Television broadcast issues
The IRB did ask for two changes. The first related to the potential for video from the experiment being broadcast on television. While all subjects had to give permission for the use of their images after they were told the true purpose of the study, the IRB wanted more assurance that a participant wouldn't give permission and later change his mind.

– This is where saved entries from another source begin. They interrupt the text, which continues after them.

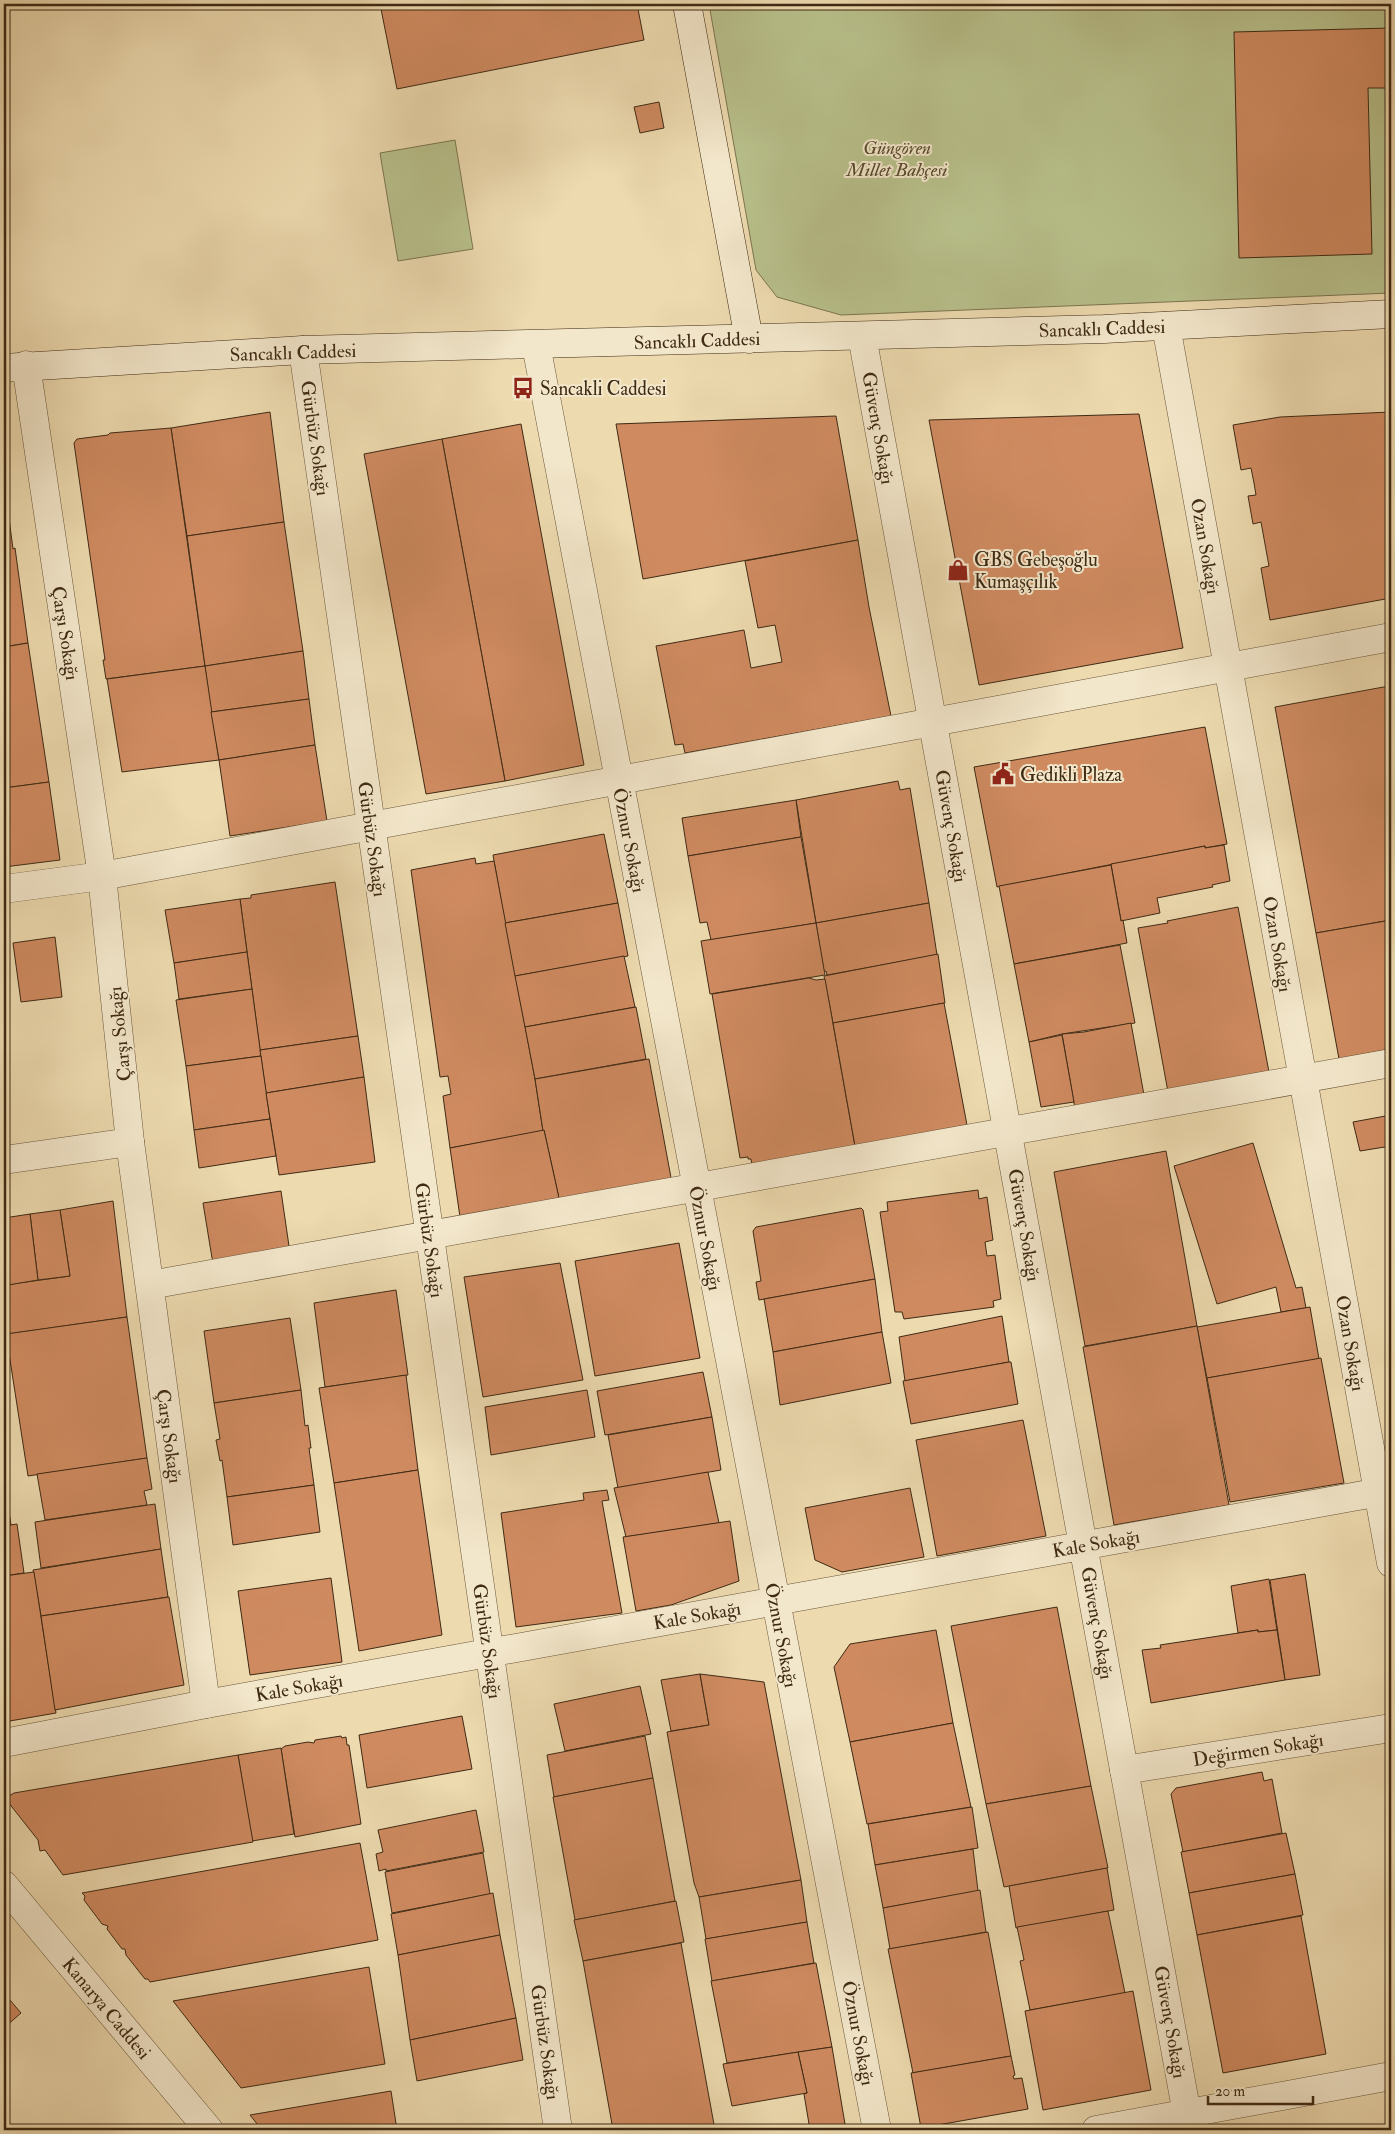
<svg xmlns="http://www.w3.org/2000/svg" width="1395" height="2134" viewBox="0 0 1395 2134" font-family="'IM FELL Double Pica',serif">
	<rect width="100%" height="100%" fill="#eddaaf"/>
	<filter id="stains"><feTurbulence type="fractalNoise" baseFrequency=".004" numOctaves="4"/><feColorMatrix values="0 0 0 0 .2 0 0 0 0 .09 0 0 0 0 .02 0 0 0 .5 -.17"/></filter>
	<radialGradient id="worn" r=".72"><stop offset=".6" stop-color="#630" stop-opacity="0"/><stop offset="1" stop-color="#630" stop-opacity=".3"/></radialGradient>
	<!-- green -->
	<g fill="#b8c08b" stroke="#7c7550">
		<polygon points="709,4 1391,4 1391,293 841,315 777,297 756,270"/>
		<polygon points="455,140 473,249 398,261 380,153"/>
	</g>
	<!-- building -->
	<g fill="#cf8a60" stroke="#3f2a14">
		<polygon points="380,4 637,4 644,40 397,89"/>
		<polygon points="1391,28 1391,88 1368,88 1372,254 1239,258 1234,32"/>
		<polygon points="659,102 664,128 640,133 634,107"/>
		<polygon points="270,412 284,522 187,536 171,428"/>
		<polygon points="1391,412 1391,598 1270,620 1261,568 1269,566 1261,522 1253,524 1248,496 1256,495 1254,483 1251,468 1241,470 1233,425 1280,417"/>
		<polygon points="1139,414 1183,648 979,685 929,420"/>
		<polygon points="836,416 858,540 643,579 616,424"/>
		<polygon points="521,424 584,765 505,781 442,439"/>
		<polygon points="171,428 205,666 106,679 103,660 105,660 74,443 77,439 108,435 110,433"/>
		<polygon points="442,439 505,781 426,794 364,454"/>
		<polygon points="4,480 13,549 15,548 28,643 4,647"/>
		<polygon points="284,522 303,651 205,666 187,536"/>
		<polygon points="858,540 869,607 891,716 685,753 683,744 675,745 656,646 744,630 751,668 782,662 775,625 758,628 745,561"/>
		<polygon points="28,643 49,782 4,788 4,647"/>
		<polygon points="303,651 309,699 211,712 205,666"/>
		<polygon points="205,666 219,760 122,772 107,679"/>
		<polygon points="1389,686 1391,699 1391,920 1316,933 1275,707"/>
		<polygon points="309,699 315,745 219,760 211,712"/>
		<polygon points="1205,727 1227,844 1205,848 1205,846 997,887 974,767"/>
		<polygon points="315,745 327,821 230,836 219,760"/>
		<polygon points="898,781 900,790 910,788 929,903 816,923 796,800"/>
		<polygon points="49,782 60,860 4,867 4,788"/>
		<polygon points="796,800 801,837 688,856 682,818"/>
		<polygon points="604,834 618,903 505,923 493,855"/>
		<polygon points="801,837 816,923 711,940 707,922 700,923 688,856"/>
		<polygon points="1224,845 1230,881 1212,885 1213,887 1157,898 1160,913 1121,921 1111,864 1205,846 1205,848"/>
		<polygon points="475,858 476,864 494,861 535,1079 543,1131 450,1148 443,1096 451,1094 448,1076 440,1077 411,870"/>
		<polygon points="1111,865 1121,921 1123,920 1127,943 1014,964 999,886"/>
		<polygon points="335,882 358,1036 260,1050 240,899 251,898 251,895"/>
		<polygon points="240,899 247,952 174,963 165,910"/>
		<polygon points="618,903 628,956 515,976 505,923"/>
		<polygon points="929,903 937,955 827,975 826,971 824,972 816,923"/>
		<polygon points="1238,907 1269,1072 1168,1092 1138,928 1168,923 1167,921"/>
		<polygon points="1391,920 1391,1049 1339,1059 1316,933"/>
		<polygon points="816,923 825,975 710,994 701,941"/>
		<polygon points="55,937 62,997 21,1002 13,943"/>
		<polygon points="1120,945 1135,1023 1062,1034 1029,1042 1014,964"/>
		<polygon points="247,952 252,989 179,999 174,963"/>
		<polygon points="938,954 945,1003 833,1023 824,976"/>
		<polygon points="624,956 635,1007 525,1027 515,976"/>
		<polygon points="809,978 816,980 825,979 855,1146 752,1166 751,1159 748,1159 748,1157 740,1158 712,994"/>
		<polygon points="252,989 261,1056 186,1066 176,1000"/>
		<polygon points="944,1003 967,1125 855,1146 833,1023"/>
		<polygon points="636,1007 646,1059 535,1079 525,1027"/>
		<polygon points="1131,1023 1144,1095 1075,1109 1062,1034 1084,1032"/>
		<polygon points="1062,1035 1074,1102 1041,1107 1029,1042"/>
		<polygon points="358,1036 364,1077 266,1093 260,1050"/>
		<polygon points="261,1056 270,1119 194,1130 186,1066"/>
		<polygon points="649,1059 672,1183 560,1203 544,1130 543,1131 535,1079"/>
		<polygon points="364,1077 375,1162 279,1175 266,1093"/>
		<polygon points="1391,1115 1391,1146 1360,1151 1353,1122"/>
		<polygon points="270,1119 276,1156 199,1168 194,1130"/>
		<polygon points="544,1130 559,1198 460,1217 450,1148"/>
		<polygon points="1253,1143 1296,1288 1302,1287 1306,1308 1281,1312 1276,1287 1217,1304 1174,1166"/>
		<polygon points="1166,1151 1197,1326 1085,1346 1054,1172"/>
		<polygon points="978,1190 979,1199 987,1197 993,1240 985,1242 987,1256 995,1255 1001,1299 993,1301 994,1307 904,1319 902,1312 895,1312 880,1212 888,1211 887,1202"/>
		<polygon points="281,1191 290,1253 214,1261 212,1258 203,1203"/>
		<polygon points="113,1201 127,1317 8,1334 4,1307 4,1285 70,1276 60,1210"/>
		<polygon points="861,1208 863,1210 875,1279 759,1300 756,1282 761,1281 753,1231 756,1227"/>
		<polygon points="60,1210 70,1276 38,1280 30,1214"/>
		<polygon points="30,1214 38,1280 8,1285 4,1257 4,1218"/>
		<polygon points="679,1243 700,1358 595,1376 575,1261"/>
		<polygon points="4,1258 8,1285 4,1285"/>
		<polygon points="560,1263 583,1380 483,1397 464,1277"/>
		<polygon points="875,1279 882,1332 773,1352 764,1299"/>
		<polygon points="396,1290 408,1375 325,1387 314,1303"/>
		<polygon points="1310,1307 1319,1359 1207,1378 1197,1327"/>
		<polygon points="1002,1316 1009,1362 905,1381 899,1337"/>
		<polygon points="127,1317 147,1458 28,1476 6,1334"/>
		<polygon points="290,1318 301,1390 214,1403 204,1331"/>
		<polygon points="1197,1326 1229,1505 1114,1525 1083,1347"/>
		<polygon points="882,1332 891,1383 780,1405 773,1352"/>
		<polygon points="1321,1358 1344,1483 1230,1502 1207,1378"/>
		<polygon points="1009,1362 1011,1362 1018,1404 911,1424 903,1381"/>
		<polygon points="703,1372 712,1417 605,1435 597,1391"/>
		<polygon points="406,1375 418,1470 334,1483 319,1388"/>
		<polygon points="301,1390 305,1426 308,1425 311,1448 309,1448 314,1485 227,1497 222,1460 220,1461 216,1440 220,1439 214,1403"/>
		<polygon points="587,1390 595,1437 491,1455 485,1407"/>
		<polygon points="712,1417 721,1470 618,1488 608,1435"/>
		<polygon points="1023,1420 1046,1536 937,1556 916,1440"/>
		<polygon points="147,1458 152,1489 144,1491 147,1505 45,1520 37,1474"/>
		<polygon points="418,1470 442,1635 359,1651 334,1483"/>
		<polygon points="708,1472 719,1523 626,1537 614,1488"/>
		<polygon points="4,1478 11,1525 4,1526"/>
		<polygon points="314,1485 320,1532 233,1545 227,1497"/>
		<polygon points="910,1488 924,1557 842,1572 815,1560 805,1508"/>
		<polygon points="607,1490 609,1500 602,1501 622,1613 516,1627 501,1513 584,1500 583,1493"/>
		<polygon points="155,1504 161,1549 41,1568 35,1522"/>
		<polygon points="730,1521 739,1581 671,1605 636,1611 623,1537"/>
		<polygon points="17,1524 24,1573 4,1576 4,1526"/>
		<polygon points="161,1549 168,1597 41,1616 33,1570"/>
		<polygon points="34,1572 56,1713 4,1722 4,1576"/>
		<polygon points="1305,1574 1320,1675 1285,1680 1270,1580"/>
		<polygon points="331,1578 342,1662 250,1675 238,1591"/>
		<polygon points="1269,1579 1277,1630 1258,1632 1258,1630 1238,1633 1231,1586"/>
		<polygon points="169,1597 184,1685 55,1710 41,1616"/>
		<polygon points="1057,1607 1091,1786 986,1804 951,1626"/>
		<polygon points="936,1630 953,1723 850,1742 834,1667 850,1644"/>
		<polygon points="1258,1630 1258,1632 1277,1630 1285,1680 1151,1703 1142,1650 1161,1648 1160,1645"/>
		<polygon points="700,1674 709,1725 671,1731 661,1680"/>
		<polygon points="700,1674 764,1682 801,1880 699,1897 694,1883 667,1732 709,1725"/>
		<polygon points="640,1686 651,1734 565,1751 554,1704"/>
		<polygon points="462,1716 472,1769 367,1788 359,1735"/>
		<polygon points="953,1723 971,1807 867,1824 850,1742"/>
		<polygon points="341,1736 342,1738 346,1737 347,1745 349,1745 361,1824 295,1837 281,1749 285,1746 308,1742 314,1743 315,1740"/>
		<polygon points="645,1736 653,1778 554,1797 547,1755"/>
		<polygon points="281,1748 294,1834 252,1841 238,1755"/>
		<polygon points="238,1755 253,1842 63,1875 45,1850 40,1851 38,1840 8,1802 9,1796 14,1793"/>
		<polygon points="1262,1772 1264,1781 1272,1779 1282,1833 1183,1852 1171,1794 1176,1788"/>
		<polygon points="653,1778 675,1901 575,1920 553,1797"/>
		<polygon points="1091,1786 1108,1868 1004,1887 986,1804"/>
		<polygon points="972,1807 978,1848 875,1865 868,1824"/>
		<polygon points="476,1810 484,1852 386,1871 386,1869 379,1871 376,1854 383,1852 378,1830"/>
		<polygon points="1286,1833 1295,1874 1189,1893 1181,1852"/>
		<polygon points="360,1843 378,1940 150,1982 148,1979 145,1979 126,1955 125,1949 122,1949 107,1929 108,1926 102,1924 84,1900 85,1896 82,1893"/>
		<polygon points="973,1849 978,1891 883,1908 875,1865"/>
		<polygon points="483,1853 490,1894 392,1913 385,1872"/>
		<polygon points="1107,1868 1114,1910 1016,1928 1009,1886"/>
		<polygon points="1295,1874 1303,1915 1197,1935 1189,1893"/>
		<polygon points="801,1880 807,1922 706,1939 699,1897"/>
		<polygon points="980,1890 986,1932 890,1949 883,1908"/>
		<polygon points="493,1893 500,1935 398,1955 391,1914"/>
		<polygon points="676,1901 684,1942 583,1961 574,1920"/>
		<polygon points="1108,1911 1125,1993 1030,2010 1020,1961 1024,1960 1017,1927"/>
		<polygon points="1301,1916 1326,2054 1223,2073 1197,1935"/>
		<polygon points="807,1922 814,1963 712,1981 705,1939"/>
		<polygon points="988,1932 1011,2056 913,2073 888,1949"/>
		<polygon points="500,1935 516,2018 410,2040 398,1955"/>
		<polygon points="681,1943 715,2130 613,2130 583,1961"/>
		<polygon points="816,1963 832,2047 727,2063 711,1981"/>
		<polygon points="369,1967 385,2064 241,2088 173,2001"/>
		<polygon points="1133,1991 1151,2090 1043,2110 1025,2011"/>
		<polygon points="4,1993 21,2013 4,2028"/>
		<polygon points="516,2018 523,2060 417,2081 410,2040"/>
		<polygon points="832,2047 846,2130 810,2130 804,2094 807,2093 798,2052"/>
		<polygon points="798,2052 807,2093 732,2106 723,2064"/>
		<polygon points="1011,2056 1015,2075 1013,2076 1014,2079 1022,2078 1028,2109 921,2128 911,2073"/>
		<polygon points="391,2091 397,2130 262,2130 250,2115"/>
	</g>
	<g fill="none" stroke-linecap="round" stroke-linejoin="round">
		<!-- minor casing -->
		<g stroke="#6a563b" stroke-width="29">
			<g id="minor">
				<polyline points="1166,326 1391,1563"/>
				<polyline points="862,336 1187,2114"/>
				<polyline points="536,345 877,2130"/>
				<polyline points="303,350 558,2130"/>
				<polyline points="26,365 102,876 130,1142 206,1704"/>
				<polyline points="4,889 102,876 1391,637"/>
				<polyline points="4,1160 130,1142"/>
				<polyline points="150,1285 1391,1063"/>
				<polyline points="4,1743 206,1704 1391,1490"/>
				<polyline points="1124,1770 1391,1728"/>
			</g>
		</g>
		<!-- tertiary casing -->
		<g stroke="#6a563b" stroke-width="29">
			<g id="tertiary">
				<polyline points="4,1885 209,2130"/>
				<polyline points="1096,2130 1391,2076"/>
			</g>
		</g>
		<!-- secondary casing -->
		<g stroke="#3f2a14" stroke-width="29">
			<g id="secondary">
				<polyline points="687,4 749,339"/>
				<polyline points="4,368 303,350 1104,329 1391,314"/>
			</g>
		</g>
		<!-- minor -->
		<use href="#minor" stroke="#f3e7cb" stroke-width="28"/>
		<!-- tertiary -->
		<use href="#tertiary" stroke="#f3e7cb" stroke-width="28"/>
		<!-- secondary -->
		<use href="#secondary" stroke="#f3e7cb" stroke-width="28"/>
	</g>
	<!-- icons -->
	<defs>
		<g id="bus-bare" transform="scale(1.725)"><path d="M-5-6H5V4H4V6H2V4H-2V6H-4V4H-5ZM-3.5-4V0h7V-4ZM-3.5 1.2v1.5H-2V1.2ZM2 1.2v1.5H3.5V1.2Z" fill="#8f2418" stroke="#f3e7cb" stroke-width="2.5" paint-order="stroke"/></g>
		<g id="shop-bare" transform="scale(1.725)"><path d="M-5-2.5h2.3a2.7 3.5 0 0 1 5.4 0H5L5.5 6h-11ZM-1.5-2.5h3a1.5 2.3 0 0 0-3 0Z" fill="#8f2418" stroke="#f3e7cb" stroke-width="2.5" paint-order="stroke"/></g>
		<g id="civic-bare" transform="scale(1.725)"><path d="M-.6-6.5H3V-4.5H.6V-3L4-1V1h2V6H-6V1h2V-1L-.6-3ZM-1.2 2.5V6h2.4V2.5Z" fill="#8f2418" stroke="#f3e7cb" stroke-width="2.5" paint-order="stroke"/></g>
	</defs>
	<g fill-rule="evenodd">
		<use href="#bus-bare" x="523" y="388"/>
		<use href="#shop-bare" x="958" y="570"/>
		<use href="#civic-bare" x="1003" y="774"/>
	</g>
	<g text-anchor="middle" stroke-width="4" stroke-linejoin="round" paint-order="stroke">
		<!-- park labels -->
		<g font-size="19" font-style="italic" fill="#57482c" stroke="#f3e7cb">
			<text x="897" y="154">Güngören<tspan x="897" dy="22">Millet Bahçesi</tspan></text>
		</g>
		<!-- street labels -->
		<g font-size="19" fill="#3f2a14" stroke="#f3e7cb">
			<text transform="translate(1102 328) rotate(-2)" y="7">Sancaklı Caddesi</text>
			<text transform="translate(697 340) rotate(-2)" y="7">Sancaklı Caddesi</text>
			<text transform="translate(293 352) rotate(-2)" y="7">Sancaklı Caddesi</text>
			<text transform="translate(879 428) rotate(80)" y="7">Güvenç Sokağı</text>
			<text transform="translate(316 438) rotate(82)" y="7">Gürbüz Sokağı</text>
			<text transform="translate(1206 546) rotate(80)" y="7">Ozan Sokağı</text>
			<text transform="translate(66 633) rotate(81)" y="7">Çarşı Sokağı</text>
			<text transform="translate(952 826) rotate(80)" y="7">Güvenç Sokağı</text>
			<text transform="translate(373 839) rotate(82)" y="7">Gürbüz Sokağı</text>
			<text transform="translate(630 840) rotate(79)" y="7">Öznur Sokağı</text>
			<text transform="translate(1278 944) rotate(80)" y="7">Ozan Sokağı</text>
			<text transform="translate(119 1034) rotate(-96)" y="7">Çarşı Sokağı</text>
			<text transform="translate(1025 1225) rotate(80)" y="7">Güvenç Sokağı</text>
			<text transform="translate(706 1238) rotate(79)" y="7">Öznur Sokağı</text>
			<text transform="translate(430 1240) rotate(82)" y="7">Gürbüz Sokağı</text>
			<text transform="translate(1351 1343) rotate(80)" y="7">Ozan Sokağı</text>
			<text transform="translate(170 1436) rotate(82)" y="7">Çarşı Sokağı</text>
			<text transform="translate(1096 1543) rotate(-10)" y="7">Kale Sokağı</text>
			<text transform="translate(697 1615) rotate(-10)" y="7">Kale Sokağı</text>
			<text transform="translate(1098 1623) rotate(80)" y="7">Güvenç Sokağı</text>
			<text transform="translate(782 1635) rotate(79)" y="7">Öznur Sokağı</text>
			<text transform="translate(488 1641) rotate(82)" y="7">Gürbüz Sokağı</text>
			<text transform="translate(299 1687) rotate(-10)" y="7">Kale Sokağı</text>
			<text transform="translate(1258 1749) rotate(-9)" y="7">Değirmen Sokağı</text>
			<text transform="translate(107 2008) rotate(50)" y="7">Kanarya Caddesi</text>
			<text transform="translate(1171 2022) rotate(80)" y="7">Güvenç Sokağı</text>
			<text transform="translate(859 2033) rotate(79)" y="7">Öznur Sokağı</text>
			<text transform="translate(546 2042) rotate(82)" y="7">Gürbüz Sokağı</text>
		</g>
		<!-- poi labels -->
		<g font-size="19" fill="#3f2a14" stroke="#f3e7cb" text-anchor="start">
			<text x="540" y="395">Sancakli Caddesi</text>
			<text x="974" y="566">GBS Gebeşoğlu<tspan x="974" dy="22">Kumaşçılık</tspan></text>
			<text x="1020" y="781">Gedikli Plaza</text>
		</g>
	</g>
	<!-- margin -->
	<rect width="1395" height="2134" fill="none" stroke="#eddaaf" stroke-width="20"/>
	<rect x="5" y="5" width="1385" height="2124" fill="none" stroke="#3f2a14" stroke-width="2.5"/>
	<rect x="10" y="10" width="1375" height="2114" fill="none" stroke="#3f2a14"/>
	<!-- scale -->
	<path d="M1208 2096v8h105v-8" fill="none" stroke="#3f2a14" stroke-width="2.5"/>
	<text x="1215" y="2096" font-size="15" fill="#3f2a14" stroke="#f3e7cb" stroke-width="4" paint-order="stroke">20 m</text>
	<rect width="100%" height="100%" filter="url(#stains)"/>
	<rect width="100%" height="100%" fill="url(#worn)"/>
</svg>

As a result, participants were contacted by phone and by mail afterward, to make sure they did not want to withdraw permission.
"In fact, nobody did," he says. "Something like 90% of the people eagerly signed saying yes, they were willing to be on television and even though they were given multiple opportunities to take back that permission, they didn't."
The second point raised by the IRB was the use of clinical psychologists to screen potential participants to identify anyone who might be unduly stressed by the study. The IRB asked that the psychologists chosen be people that Burger didn't know personally in order to avoid potential conflicts of interest.
Breckler says he wasn't surprised that the IRB ended up approving Burger's replication.
"I think some IRBs probably would not approve it, but I do think his procedural solutions minimized the risk to participants," he says.
Breckler says Burger's experiment may be a good case lesson in how an IRB can balance risks against potential benefit in social behavioral research. He notes that Milgram's original experiment was an attempt to understand the behavior of Nazis during the Holocaust, and that Burger's replication came in response to prisoner abuses at Abu Ghraib.
"I think you could see this study as an example where the potential benefits of understanding this behavior could outweigh the risks by a huge amount," particularly when there's been an effort to minimize those risks as much as possible, Breckler says.
He says the American Psychological Association encourages researchers to collaborate with IRBs in this way when they're setting up studies.
"You like to hear stories like this – it's refreshing to see the ability of IRBs and researchers to engage in a partnership," he says.